EXERCISE DESCRIPTION – What you print should match the entries exactly, only without the pictures.

Optical and exposure parameters:

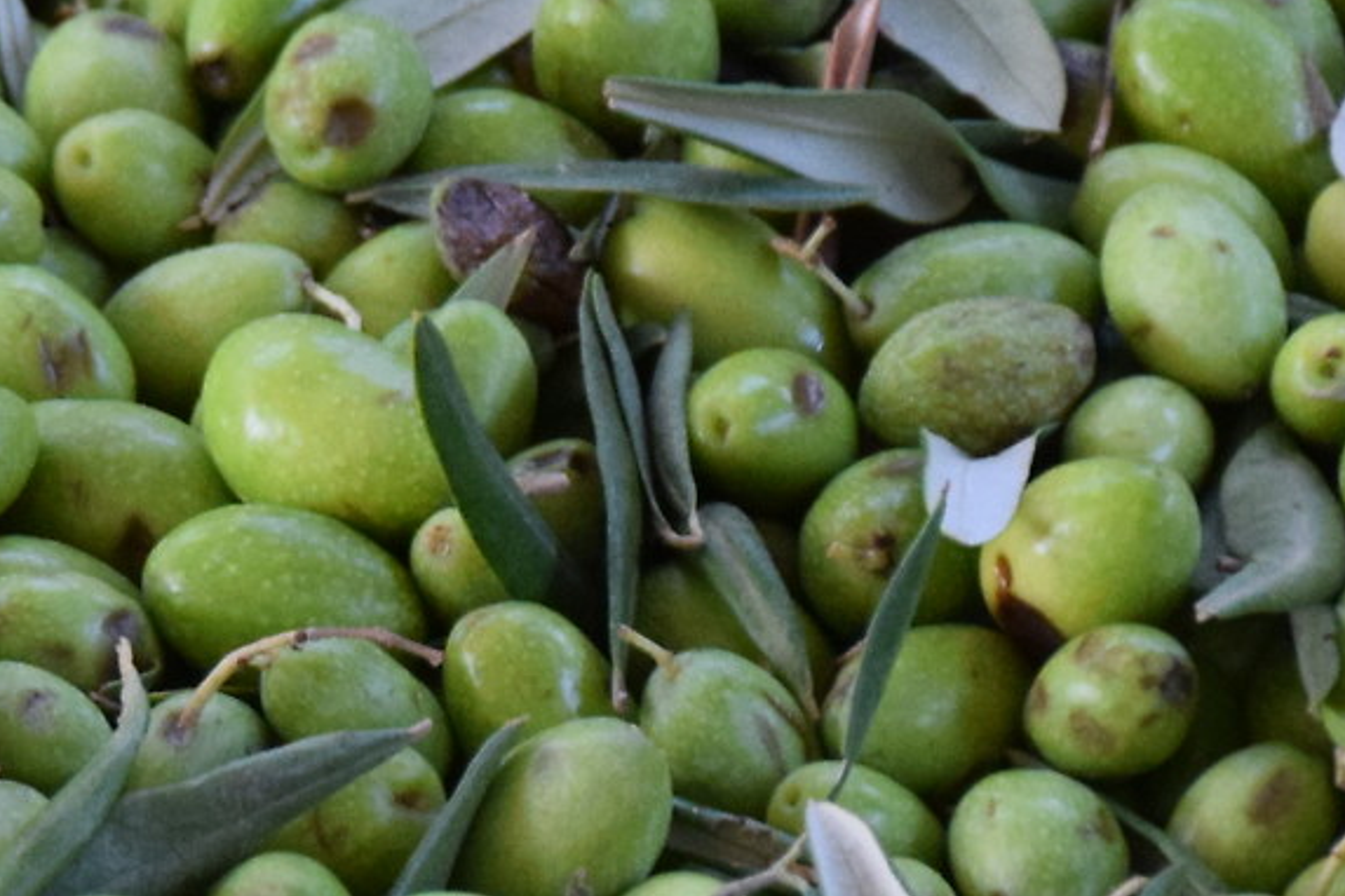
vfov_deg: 2.9
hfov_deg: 4.4
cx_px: 242
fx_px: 17599
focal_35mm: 471
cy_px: 1084
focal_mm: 75
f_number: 5.3
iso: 1800
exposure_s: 1/60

COMPLETED TASK –
vfov_deg: 2.9
hfov_deg: 4.4
cx_px: 242
fx_px: 17599
focal_35mm: 471
cy_px: 1084
focal_mm: 75
f_number: 5.3
iso: 1800
exposure_s: 1/60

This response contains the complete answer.